The growing debate surrounding transgender athletes

High school wrestler Mack Beggs is in the process of transitioning from female to male, but state policy allows him to wrestle against girls only

More stories from Scott Procter

Recent events surrounding a transgender high school wrestler have America scared for what the Trump administration has in store.


Recent events surrounding a transgender high school wrestler have America scared for what the Trump administration has in store.

Texas high school wrestling championships don’t normally make national news, but this year was an exception.

The tournament headlined 17-year-old Mack Beggs, a transgender boy, who won his weight class against girls. Biggs has been transitioning from female to male for a year and a half, but Texas rules state students must compete as the gender marked on their birth certificate.

○ ○ ○

_Work request a_
Which lines of the listing contain the string "chart", with case counting? Copy each of them.

○ ○ ○

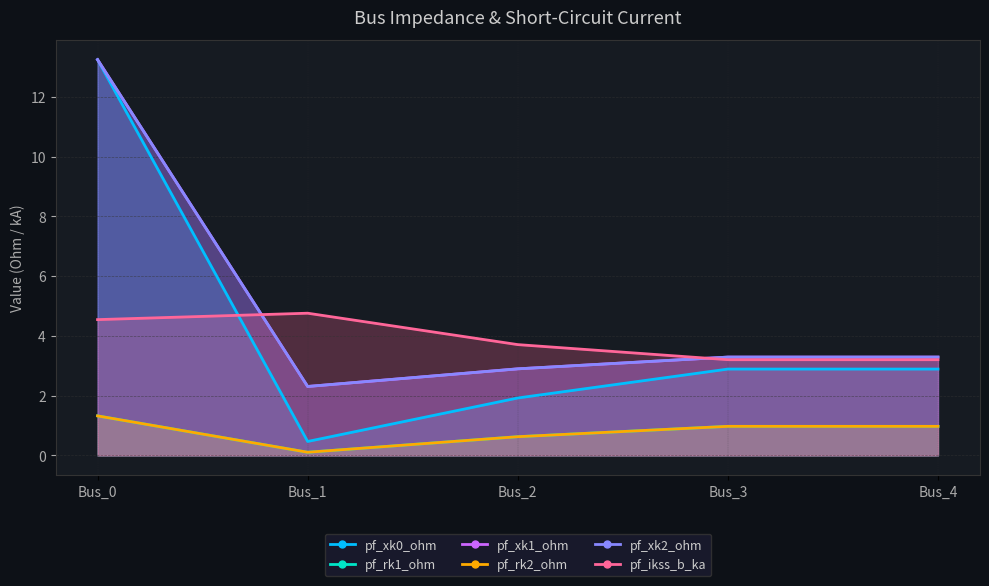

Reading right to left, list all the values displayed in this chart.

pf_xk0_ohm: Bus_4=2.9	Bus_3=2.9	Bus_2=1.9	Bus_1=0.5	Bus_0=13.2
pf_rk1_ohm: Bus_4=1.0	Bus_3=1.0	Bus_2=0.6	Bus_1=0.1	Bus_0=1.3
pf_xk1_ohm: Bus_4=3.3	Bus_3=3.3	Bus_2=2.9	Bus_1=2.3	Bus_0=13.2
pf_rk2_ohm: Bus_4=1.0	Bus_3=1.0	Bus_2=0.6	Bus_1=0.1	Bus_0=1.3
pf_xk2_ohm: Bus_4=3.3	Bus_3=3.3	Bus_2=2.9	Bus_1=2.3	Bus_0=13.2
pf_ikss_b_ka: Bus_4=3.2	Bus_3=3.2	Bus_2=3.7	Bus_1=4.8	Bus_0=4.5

○ ○ ○

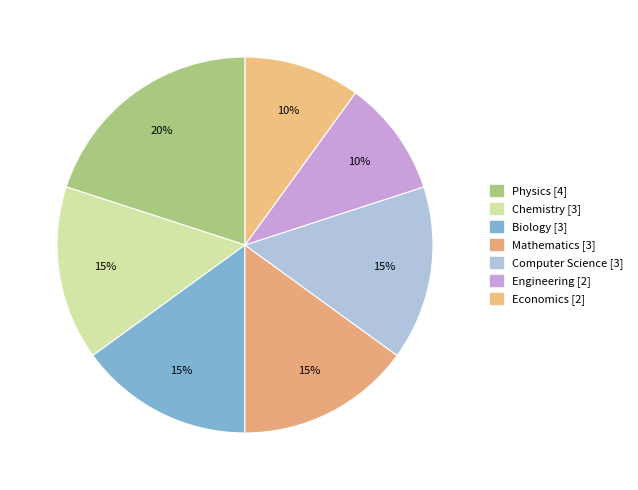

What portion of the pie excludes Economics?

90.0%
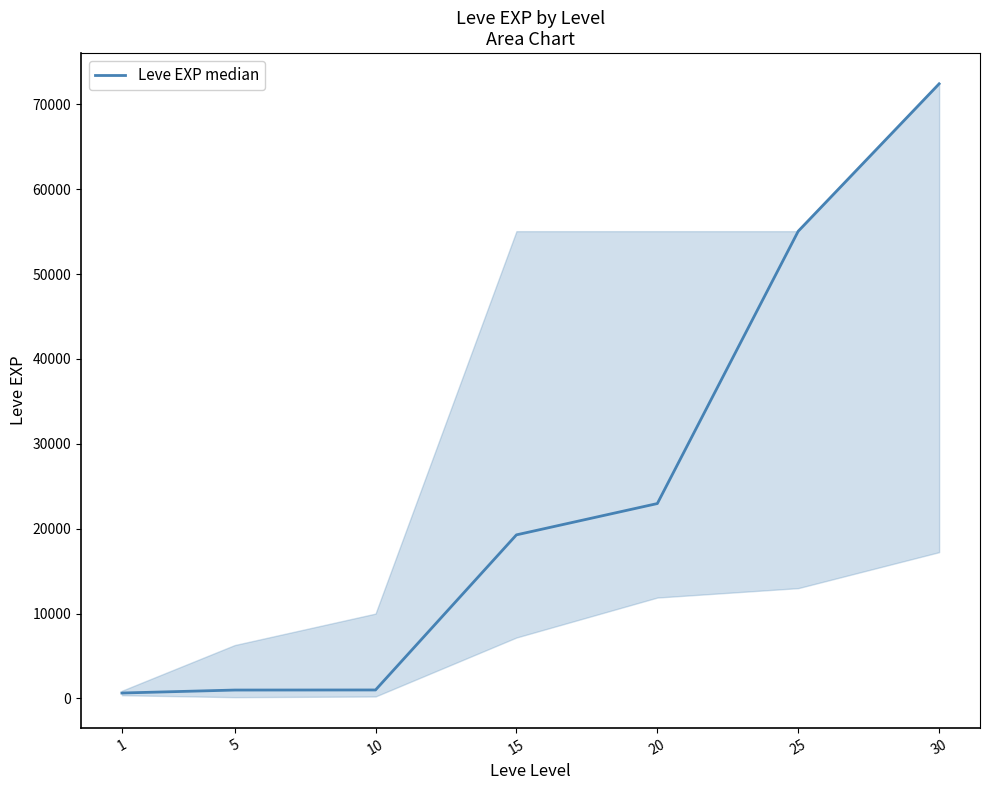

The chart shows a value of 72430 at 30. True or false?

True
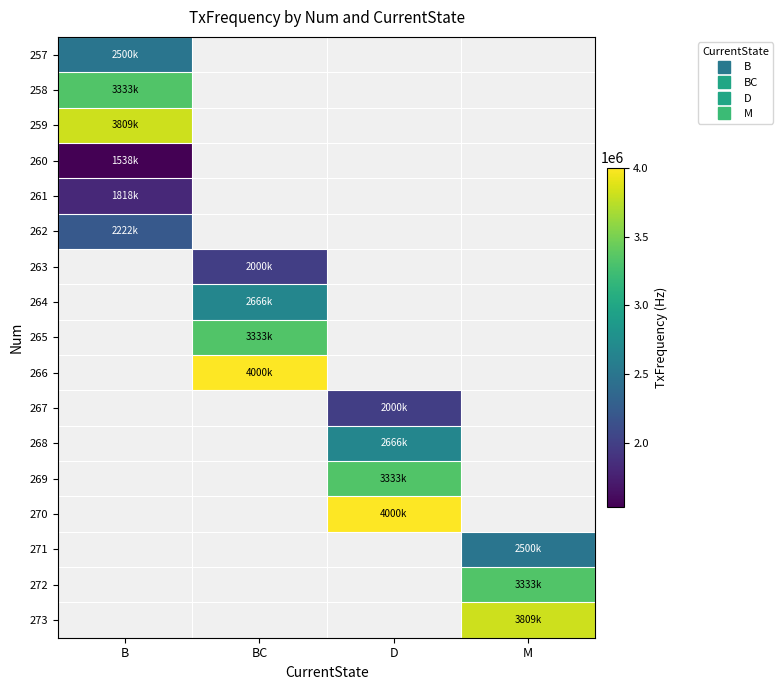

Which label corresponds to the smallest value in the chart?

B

○ ○ ○

_Work request b_
Could you carry the article on transgender athletes forward from its last sentence?

_Answer box a_
Reading right to left, list all the values displayed in this chart.
The chart shows a value of 72430 at 30. True or false?
Which label corresponds to the smallest value in the chart?

_Answer box b_
Beggs said he wants to wrestle against boys, and many people agree he should. His participation and dominance in the girls’ league has caused dismay among many of Beggs’ competitors, specifically their parents. Some of Beggs’ competitors even forfeited their matches in the regional meet, citing a fear of injury. Beggs claimed via social media the forfeitures were the actions of parents and coaches, not the wrestlers. More often than not, high school kids just want to compete — they don’t care who is put in front of them to wrestle.

The same goes for Beggs, who won the state championship with a winning score of 12/2 in the 110 weight class. He won the 6A championship, the largest enrollment wrestling class, capping off a 52-0 season.

But it wasn’t all sunshine and rainbows for Beggs.

Adding to the controversy of the situation, Beggs’ transition treatment includes taking testosterone. Many competitors and fans argue this treatment gives Beggs an unfair advantage.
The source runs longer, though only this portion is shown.